- [Aufgabenstellung]: Wer spielt laut dem ausgewählten Textabschnitt die Hauptrolle in Margarethe von Trottas Film über Hannah Arendt?

- [Ausgewählter Textabschnitt]:
>>>>
Interview

Ihr Denken veränderte die Welt!

Im Gespräch: Regisseurin Margarethe von Trotta über ihr Filmporträt von Hannah Arendt

Margarethe von Trotta Film: LBI, New York

Hannah Arendt gilt als bedeutende Denkerin des 20. Jahrhundert, die der politischen Theorie entscheidende Anstöße gegeben hat. Nun wird sie in einem Film der Regisseurin und Drehbuchautorin Margarethe von Trotta porträtiert. Hauptdarstellerin ist Barbara Sukowa, bereits durch die Titelrollen in „Rosa Luxemburg“ und „Die bleierne Zeit“ bekannt.
<<<<
- [Bereitgestellte Daten]:
>>>>
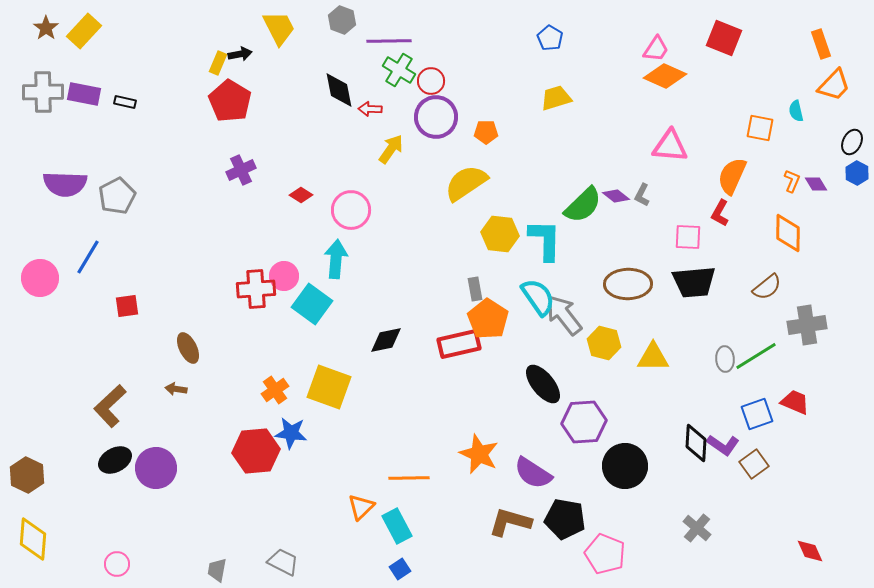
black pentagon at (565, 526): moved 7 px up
<<<<
>>>>
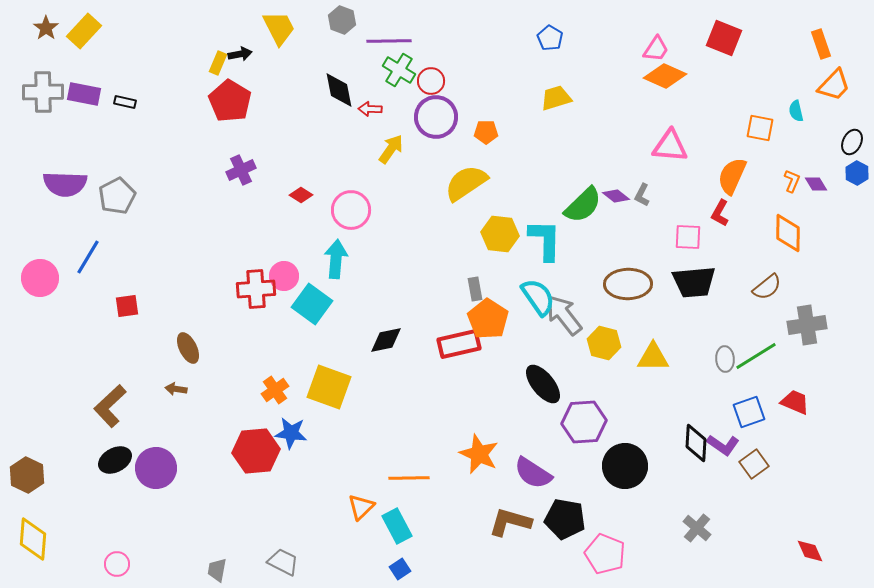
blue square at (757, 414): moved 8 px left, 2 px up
<<<<
- [Richtige Antwort]: Barbara Sukowa